W.E. have to disassociate our own aesthetics and biases as we attempt to understand that aspect of a society/culture alien to ours. I have nothing against Robert Johnson or his music. I have found it interesting and gripping these past forty or more years, but I rebel at his deification, for it is a racist act to glorify those aspects of his life that have been glorified (his death a the hands of a jealous husband, the crossroads story, his sex life, et al). That is all well and good for “us”, but it should not be misconstrued as his reality in Black American life in the 20s/30s. There, he was but a footnote until W.E. came messing about. Enjoy his music, but always keep that in mind. Remember, “Statesboro Blues” was written by Duane Allman after a lousy reception for his band in that college town!! Or so it has been written – I rest my case.

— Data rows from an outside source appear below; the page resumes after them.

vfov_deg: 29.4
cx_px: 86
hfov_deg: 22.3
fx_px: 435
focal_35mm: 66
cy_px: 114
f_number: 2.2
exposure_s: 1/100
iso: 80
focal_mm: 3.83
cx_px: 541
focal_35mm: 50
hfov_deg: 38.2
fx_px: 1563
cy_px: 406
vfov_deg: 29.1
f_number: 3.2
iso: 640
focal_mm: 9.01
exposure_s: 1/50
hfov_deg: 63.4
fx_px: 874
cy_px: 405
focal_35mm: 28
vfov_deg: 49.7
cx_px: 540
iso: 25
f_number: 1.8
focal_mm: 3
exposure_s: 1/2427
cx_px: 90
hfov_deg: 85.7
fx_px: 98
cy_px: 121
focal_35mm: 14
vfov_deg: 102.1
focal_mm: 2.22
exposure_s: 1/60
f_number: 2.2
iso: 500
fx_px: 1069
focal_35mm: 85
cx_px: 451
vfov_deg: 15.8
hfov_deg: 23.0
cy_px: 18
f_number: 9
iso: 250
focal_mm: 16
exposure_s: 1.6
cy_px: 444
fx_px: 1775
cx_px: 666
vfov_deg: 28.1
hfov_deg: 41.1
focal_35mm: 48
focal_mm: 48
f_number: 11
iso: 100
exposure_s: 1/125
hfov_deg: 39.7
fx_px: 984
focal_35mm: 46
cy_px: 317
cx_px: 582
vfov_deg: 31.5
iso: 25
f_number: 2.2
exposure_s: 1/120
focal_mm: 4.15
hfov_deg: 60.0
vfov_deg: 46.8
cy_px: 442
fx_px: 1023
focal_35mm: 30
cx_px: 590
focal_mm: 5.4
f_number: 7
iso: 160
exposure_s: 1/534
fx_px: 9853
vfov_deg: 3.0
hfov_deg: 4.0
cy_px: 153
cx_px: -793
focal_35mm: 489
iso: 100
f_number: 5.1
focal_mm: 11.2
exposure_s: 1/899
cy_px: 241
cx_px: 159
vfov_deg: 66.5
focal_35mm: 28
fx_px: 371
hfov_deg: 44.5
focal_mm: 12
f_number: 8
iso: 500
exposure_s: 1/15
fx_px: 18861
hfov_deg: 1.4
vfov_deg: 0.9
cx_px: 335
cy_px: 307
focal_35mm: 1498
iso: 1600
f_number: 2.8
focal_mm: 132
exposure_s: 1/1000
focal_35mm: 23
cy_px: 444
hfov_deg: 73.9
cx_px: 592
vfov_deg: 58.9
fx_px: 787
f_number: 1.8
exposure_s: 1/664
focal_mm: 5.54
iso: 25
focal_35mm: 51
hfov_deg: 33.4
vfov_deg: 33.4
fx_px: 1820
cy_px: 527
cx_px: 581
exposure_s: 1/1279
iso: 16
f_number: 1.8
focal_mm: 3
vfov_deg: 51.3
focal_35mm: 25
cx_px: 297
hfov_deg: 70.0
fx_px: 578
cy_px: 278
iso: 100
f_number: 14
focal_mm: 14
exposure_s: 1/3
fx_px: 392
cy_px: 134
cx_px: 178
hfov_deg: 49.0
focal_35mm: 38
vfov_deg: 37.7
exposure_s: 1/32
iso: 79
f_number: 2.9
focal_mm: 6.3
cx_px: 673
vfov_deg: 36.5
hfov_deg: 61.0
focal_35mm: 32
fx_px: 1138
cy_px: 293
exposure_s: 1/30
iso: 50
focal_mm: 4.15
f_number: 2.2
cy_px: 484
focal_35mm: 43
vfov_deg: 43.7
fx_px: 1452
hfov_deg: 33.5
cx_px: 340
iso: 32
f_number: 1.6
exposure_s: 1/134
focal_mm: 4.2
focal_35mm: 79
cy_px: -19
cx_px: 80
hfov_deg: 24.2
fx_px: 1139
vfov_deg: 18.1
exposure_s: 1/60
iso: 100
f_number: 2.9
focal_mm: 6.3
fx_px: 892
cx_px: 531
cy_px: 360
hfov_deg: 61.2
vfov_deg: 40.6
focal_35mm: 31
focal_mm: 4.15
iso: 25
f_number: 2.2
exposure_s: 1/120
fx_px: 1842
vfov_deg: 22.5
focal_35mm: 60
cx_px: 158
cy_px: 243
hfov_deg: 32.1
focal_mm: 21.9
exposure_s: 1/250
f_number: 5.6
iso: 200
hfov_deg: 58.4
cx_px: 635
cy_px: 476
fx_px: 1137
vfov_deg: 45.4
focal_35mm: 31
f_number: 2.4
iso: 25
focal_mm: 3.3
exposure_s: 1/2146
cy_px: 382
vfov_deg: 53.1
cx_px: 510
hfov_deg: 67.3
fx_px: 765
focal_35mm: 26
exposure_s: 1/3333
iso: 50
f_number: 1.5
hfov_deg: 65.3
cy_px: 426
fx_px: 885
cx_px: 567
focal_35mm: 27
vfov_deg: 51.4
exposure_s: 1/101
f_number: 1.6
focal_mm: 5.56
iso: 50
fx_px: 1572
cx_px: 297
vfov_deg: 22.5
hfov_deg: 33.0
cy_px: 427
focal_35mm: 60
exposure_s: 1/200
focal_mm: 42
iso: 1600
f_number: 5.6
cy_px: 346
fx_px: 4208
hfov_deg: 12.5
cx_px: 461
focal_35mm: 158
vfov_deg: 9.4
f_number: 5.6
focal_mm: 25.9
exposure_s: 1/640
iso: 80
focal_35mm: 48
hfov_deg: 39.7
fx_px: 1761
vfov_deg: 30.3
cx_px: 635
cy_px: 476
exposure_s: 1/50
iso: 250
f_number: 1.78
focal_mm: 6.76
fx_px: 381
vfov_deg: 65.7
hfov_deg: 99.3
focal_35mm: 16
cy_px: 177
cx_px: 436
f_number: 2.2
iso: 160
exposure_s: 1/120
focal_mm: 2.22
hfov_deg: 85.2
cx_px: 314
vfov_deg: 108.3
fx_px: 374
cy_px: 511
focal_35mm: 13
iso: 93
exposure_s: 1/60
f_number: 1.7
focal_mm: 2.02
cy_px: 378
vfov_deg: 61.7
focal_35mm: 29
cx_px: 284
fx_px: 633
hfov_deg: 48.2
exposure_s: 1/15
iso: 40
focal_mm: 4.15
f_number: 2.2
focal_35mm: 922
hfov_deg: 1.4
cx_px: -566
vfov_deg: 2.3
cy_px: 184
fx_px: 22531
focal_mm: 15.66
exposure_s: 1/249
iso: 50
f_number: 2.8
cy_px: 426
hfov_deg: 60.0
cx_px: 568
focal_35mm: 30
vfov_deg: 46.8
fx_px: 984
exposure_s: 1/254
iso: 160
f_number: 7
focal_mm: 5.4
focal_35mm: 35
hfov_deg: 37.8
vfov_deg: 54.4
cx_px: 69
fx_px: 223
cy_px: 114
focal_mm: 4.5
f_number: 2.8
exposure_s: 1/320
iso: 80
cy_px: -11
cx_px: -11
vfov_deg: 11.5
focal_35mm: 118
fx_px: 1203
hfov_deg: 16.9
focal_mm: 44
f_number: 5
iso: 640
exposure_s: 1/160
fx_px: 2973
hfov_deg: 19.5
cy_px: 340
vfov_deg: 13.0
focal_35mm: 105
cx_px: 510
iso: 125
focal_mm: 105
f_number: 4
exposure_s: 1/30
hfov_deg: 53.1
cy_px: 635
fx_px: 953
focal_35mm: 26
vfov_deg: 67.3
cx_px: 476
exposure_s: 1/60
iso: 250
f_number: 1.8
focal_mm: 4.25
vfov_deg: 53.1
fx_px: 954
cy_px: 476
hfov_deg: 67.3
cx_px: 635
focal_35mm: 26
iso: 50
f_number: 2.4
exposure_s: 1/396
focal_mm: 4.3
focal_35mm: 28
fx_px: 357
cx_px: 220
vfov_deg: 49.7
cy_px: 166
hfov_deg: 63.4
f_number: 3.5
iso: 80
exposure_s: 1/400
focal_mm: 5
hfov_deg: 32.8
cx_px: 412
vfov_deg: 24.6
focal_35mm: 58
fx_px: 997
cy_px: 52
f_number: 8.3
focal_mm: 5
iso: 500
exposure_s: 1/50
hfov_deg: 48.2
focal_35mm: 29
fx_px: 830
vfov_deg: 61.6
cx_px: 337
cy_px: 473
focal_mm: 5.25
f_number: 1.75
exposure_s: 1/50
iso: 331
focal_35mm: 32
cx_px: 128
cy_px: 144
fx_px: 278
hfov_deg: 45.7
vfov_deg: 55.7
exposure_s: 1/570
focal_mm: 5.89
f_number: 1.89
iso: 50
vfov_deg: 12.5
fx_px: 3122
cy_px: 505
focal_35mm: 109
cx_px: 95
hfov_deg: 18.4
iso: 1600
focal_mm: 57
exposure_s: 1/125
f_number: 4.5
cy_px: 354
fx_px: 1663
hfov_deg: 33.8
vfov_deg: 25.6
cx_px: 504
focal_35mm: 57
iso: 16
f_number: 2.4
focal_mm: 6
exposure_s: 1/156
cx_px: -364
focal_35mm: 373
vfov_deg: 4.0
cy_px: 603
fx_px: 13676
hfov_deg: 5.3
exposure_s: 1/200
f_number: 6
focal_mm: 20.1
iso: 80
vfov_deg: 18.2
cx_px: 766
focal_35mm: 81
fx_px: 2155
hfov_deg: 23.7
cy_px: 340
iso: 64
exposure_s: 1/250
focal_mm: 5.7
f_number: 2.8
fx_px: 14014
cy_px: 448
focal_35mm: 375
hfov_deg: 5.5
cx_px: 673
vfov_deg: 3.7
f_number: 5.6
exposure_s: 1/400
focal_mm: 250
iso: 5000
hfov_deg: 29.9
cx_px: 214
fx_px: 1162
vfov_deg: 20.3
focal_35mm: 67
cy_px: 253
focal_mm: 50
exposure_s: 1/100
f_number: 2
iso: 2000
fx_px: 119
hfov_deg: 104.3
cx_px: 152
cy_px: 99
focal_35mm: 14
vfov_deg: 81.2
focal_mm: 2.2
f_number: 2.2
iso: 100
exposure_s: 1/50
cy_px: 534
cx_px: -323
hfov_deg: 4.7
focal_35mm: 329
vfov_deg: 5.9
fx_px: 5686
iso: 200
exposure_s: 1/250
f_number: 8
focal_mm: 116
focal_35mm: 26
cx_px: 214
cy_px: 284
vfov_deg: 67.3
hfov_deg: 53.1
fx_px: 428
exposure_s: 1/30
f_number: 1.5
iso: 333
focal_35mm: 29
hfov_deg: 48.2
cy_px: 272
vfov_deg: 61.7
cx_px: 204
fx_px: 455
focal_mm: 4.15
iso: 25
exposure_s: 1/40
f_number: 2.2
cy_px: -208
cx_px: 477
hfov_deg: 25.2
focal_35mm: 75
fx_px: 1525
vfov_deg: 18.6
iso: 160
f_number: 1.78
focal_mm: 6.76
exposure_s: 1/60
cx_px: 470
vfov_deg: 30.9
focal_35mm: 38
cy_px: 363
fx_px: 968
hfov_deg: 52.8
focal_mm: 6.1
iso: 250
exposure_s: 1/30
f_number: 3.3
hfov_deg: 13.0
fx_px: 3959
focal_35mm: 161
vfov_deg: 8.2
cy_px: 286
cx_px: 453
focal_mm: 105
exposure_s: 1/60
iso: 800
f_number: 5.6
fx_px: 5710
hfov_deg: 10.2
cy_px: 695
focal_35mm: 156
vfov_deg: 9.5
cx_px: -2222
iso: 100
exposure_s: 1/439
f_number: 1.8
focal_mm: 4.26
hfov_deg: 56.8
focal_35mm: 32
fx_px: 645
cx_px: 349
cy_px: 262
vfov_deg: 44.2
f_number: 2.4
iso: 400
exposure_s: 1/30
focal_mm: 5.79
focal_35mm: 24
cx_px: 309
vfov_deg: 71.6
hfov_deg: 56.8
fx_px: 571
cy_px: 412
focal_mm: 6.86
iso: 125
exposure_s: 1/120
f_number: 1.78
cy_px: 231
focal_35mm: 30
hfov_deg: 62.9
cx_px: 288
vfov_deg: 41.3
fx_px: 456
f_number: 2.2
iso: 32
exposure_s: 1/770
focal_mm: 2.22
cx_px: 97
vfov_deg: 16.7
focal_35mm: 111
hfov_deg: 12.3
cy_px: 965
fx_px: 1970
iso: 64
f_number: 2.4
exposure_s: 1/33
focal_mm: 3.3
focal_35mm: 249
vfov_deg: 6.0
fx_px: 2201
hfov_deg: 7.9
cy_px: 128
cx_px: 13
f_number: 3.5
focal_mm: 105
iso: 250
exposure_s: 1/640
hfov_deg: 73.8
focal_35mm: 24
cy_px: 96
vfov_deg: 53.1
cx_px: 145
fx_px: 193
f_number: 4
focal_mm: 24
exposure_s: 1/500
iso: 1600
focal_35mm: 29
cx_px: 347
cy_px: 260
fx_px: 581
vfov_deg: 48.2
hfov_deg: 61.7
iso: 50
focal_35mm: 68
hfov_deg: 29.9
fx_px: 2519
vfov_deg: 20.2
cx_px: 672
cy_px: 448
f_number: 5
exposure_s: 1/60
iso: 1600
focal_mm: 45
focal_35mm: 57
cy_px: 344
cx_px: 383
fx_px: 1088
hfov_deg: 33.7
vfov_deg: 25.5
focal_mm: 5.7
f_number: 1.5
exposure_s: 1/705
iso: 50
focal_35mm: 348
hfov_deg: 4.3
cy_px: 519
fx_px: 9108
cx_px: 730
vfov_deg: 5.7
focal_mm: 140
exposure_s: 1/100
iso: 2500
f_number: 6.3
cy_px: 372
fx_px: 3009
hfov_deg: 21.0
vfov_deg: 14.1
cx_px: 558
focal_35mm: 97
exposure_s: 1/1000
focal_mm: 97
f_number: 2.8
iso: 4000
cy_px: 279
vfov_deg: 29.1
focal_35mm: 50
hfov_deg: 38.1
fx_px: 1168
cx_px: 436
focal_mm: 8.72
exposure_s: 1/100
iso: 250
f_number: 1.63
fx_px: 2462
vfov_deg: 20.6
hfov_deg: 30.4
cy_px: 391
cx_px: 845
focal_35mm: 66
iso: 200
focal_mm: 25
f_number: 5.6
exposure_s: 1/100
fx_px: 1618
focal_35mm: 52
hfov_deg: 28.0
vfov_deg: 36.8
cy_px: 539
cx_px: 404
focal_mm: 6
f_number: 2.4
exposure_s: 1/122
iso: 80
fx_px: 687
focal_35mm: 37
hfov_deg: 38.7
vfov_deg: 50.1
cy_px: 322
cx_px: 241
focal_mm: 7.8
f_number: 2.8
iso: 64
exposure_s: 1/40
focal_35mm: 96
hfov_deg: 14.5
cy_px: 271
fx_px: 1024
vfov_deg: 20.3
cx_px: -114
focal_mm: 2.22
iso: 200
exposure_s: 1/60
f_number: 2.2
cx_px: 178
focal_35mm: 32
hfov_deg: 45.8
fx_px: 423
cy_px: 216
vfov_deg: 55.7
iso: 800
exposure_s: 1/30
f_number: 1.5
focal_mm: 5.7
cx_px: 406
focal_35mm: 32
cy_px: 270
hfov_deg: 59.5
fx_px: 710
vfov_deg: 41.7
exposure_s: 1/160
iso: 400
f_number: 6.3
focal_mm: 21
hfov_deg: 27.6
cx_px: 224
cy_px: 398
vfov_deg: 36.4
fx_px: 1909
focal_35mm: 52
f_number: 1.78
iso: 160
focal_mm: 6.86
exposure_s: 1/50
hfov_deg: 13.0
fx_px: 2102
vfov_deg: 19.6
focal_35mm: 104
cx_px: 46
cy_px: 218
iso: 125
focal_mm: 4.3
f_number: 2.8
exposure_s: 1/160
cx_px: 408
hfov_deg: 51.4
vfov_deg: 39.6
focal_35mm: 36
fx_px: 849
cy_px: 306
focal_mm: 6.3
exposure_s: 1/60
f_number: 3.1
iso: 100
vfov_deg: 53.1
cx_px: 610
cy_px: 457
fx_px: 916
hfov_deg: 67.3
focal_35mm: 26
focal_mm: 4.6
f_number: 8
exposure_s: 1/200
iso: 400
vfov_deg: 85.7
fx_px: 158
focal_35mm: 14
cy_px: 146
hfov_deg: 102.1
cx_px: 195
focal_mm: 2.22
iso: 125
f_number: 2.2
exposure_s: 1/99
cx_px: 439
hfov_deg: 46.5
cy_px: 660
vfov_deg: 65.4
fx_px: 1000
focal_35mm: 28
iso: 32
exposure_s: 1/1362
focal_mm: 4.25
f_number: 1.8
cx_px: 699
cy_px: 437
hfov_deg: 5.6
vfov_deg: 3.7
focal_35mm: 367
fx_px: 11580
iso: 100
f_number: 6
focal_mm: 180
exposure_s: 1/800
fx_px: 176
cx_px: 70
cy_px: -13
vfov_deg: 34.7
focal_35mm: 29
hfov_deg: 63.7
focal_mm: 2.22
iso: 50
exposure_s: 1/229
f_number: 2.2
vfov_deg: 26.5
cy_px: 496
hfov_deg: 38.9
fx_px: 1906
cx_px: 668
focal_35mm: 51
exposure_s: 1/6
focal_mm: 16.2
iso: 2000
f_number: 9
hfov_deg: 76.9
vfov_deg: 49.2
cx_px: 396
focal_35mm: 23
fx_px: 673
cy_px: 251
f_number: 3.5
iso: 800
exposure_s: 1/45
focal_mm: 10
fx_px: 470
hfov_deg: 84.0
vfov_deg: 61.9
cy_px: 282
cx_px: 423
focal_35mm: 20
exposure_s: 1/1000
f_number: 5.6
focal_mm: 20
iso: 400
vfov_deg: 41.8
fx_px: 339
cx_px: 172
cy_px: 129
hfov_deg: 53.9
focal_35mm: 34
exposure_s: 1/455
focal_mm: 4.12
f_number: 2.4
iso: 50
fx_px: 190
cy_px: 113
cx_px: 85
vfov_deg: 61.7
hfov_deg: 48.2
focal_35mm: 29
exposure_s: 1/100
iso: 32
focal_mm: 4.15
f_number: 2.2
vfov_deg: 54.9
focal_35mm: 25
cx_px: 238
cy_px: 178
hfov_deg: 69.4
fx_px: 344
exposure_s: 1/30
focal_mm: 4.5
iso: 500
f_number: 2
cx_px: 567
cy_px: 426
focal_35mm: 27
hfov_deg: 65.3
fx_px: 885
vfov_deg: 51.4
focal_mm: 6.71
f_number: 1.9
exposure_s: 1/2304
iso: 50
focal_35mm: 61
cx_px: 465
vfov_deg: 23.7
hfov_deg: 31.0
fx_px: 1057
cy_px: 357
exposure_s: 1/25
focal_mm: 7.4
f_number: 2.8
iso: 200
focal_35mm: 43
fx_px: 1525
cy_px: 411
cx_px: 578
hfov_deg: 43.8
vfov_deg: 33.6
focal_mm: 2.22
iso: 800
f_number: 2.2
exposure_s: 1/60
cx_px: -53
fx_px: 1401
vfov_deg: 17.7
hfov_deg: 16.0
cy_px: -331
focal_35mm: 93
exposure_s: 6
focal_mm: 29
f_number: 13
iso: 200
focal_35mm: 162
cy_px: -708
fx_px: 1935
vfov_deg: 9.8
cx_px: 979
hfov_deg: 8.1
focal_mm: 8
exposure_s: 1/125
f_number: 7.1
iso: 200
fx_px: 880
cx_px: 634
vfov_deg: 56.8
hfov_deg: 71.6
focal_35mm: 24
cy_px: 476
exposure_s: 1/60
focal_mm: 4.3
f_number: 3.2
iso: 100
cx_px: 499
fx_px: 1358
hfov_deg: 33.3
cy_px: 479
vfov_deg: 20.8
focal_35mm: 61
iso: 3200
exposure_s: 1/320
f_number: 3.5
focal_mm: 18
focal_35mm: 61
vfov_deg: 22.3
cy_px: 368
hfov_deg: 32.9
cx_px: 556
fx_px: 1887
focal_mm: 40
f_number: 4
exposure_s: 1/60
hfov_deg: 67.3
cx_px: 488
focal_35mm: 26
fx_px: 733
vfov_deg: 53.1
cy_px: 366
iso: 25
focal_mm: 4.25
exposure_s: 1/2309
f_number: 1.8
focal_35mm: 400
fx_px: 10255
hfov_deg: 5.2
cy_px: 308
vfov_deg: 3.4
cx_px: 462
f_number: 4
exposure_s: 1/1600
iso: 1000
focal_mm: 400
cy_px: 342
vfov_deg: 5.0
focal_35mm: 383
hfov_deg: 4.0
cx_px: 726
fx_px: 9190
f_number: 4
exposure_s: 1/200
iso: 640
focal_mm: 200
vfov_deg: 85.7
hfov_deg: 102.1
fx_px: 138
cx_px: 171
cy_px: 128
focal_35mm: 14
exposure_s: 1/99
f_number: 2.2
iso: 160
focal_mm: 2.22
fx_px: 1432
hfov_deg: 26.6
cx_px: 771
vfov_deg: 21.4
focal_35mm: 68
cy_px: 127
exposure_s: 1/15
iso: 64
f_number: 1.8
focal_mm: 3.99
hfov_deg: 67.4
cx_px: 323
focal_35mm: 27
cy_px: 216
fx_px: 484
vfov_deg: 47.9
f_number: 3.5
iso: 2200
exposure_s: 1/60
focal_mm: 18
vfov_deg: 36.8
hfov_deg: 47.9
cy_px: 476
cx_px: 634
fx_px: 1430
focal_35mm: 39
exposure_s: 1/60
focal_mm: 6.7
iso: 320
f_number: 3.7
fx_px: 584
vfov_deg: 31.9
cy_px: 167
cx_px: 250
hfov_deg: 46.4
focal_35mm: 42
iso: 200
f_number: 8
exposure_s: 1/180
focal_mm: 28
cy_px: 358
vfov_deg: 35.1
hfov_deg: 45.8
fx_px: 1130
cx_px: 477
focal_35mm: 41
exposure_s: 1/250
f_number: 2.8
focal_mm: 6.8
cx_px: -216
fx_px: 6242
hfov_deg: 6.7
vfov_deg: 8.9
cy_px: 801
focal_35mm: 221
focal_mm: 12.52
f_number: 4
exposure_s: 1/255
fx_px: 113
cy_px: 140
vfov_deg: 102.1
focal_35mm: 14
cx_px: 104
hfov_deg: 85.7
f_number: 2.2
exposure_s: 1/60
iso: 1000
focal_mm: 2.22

  • (1.) Pressing orders for Johnson’s Vocalions ran from 40 to 500 copies at a time, rather underwhelming numbers (B&R 135: Dec 98 – p.9).
  • (2.) B&R 30: Jul 87 – p. 5.
  • (3.) George Paulus – Real Blues #5: Feb/Mar 97 – p. 38.
  • (4.) B&R 131: Aug 98 – pp 24 – 26.
  • (5.) One must try to ask questions of people that are “open” and do not already have answers appended thereto. This is no easy task, as my decades of field-work have demonstrated to me, plus my years at “folklore school”.
  • (6.) B&R 133: Oct 98 – p. 19; B&R 135: Dec 98 – p.9.

Peter B. Lowry

Published: BLUES & RHYTHM

later on:

I even gave a “paper” at an I.A.S.P.M. conference held in Melbourne a few years back entitled roughly “Who the hell is Robert Johnson, and why are all those people saying all those nice things about him”! It was done without notes, covering the above points (and then some), and I “worked the church”, walking the aisles and throwing out questions (call) and getting answers and questions (response) – the closest that this atheist will ever be to being a Black preacher! A few in the audience “got” what I was about… the rest left slightly befuddled (at best) as I destroyed the concept of what they thought of as an academic “paper” and they had difficulty processing what had just happened, much less the content.

I’ve been asked what I meant by a furphy. It comes from: FURPHY, Joseph (1843 – 1912): Australian writer, farmer, bullock driver, and iron foundry worker. He wrote under the name Tom Collins which was at the time a synonym for an absurd rumour or a rumour-monger. (Coincidentally, his brother John’s water carts: see furphy.)

Furphy: n. (pl furphies) 1.0 a false report or rumour. 2.) an absurd story. Adj. (furphier, furphiest) absurdly false, unbelievable; That’s the furphiest bit of news I ever heard. (From the water and sanitary FURPHY carts [centres of gossip for troops during WW I] manufactured by the Australian firm J[ohn] Furphy & Sons.)

THE AUSTRALIAN MODERN OXFORD DICTIONARY (1998).

Hope that clarifies that!

* Having been taken to task for “White Existentialists”, I now posit it as “White Europeans”. The essence remains!